For all computations, we used either the statistical software R (version ≥ 3.4.4) or Python (version 3.6.9).

‼️ There is now an additional branch of the counterfactuals package without dependency to the local version of the iml package
Branch: moc_without_iml
You can load this package with remotes::install_git(url = "https://github.com/susanne-207/moc", branch = "moc_without_iml", subdir = "counterfactuals"). Use this branch if you do not want to reproduce the paper but want to run MOC with your own examples.

Overview

  • Code to reproduce analysis done in the Paper:
    • credit_example: Example R code that generates counterfactuals on the German credit dataset, as used in the Paper.
    • appendix_irace: Code that was used to run iterated F-racing to tune the hyperparameters of MOC. Includes a Makefile.
    • benchmark: Code that was used to generate the benchmark data. Includes a Makefile.
    • benchmark_analysis: R code for the analysis of the benchmark results.
    • helpers: Helper functions.
    • saved_objects: Saved benchmark and irace results to duplicate results without the necessity to rerun experiments.
  • Package Code:

Manual

Download the github repository

git clone https://github.com/susanne-207/moc.git

Statistical Analysis

For the German Credit dataset example shown in the paper, step through this file: german_credit_application.R

For the results of the benchmark study, step through the following file: evaluate_cfexps.R

irace run

Have a look on the Makefile.

make train-models will train the classification models for iterated racing on the tasks derived from OpenML.

make get-evals will return the number of generations to ensure convergence of the hypervolume in most cases for running MOC within iterated F-racing.

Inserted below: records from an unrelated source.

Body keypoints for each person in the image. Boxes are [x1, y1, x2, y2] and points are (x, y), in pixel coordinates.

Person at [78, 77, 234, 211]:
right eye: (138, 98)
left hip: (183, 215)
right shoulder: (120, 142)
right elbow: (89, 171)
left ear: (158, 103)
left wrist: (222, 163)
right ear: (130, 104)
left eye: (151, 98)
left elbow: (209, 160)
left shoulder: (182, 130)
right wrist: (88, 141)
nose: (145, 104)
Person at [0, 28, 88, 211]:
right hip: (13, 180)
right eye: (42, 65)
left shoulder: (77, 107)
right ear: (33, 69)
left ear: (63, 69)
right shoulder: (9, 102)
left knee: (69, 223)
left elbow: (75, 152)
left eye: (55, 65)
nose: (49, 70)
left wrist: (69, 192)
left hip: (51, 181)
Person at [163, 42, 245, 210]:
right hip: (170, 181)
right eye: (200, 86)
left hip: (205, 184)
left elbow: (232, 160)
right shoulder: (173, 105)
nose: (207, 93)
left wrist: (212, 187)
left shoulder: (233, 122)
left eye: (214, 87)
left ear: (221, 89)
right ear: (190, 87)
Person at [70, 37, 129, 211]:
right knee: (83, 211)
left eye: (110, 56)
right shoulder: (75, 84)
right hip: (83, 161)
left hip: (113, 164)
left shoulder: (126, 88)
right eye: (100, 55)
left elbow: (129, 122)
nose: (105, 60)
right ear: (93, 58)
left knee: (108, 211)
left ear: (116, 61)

make run-irace this will start iterated F-racing using the maximum number of generations and the trained models from the steps before.

make get-generations will return the number of generations necessary to ensure convergence AFTER the other parameters were tuned.

All results are saved in a new folder called saved_objects_rerun.

Rerun Benchmark

Have a look on the Makefile.

make train-models will train the classification models for the benchmark on the tasks derived from OpenML. The id of the tasks are saved in benchmark_task_ids.rds. The models are saved in saved_objects_rerun.

make run-moc will run the benchmark for MOC.

make run-pair will run the benchmark for Pair.

make run-tweaking will run the benchmark for Tweaking.

Recourse and DiCE have a seperate Makefile since they are Python and not R based. At first a virtual environment is necessary using make venv-dice and make venv-recourse. To run the experiments, use make all.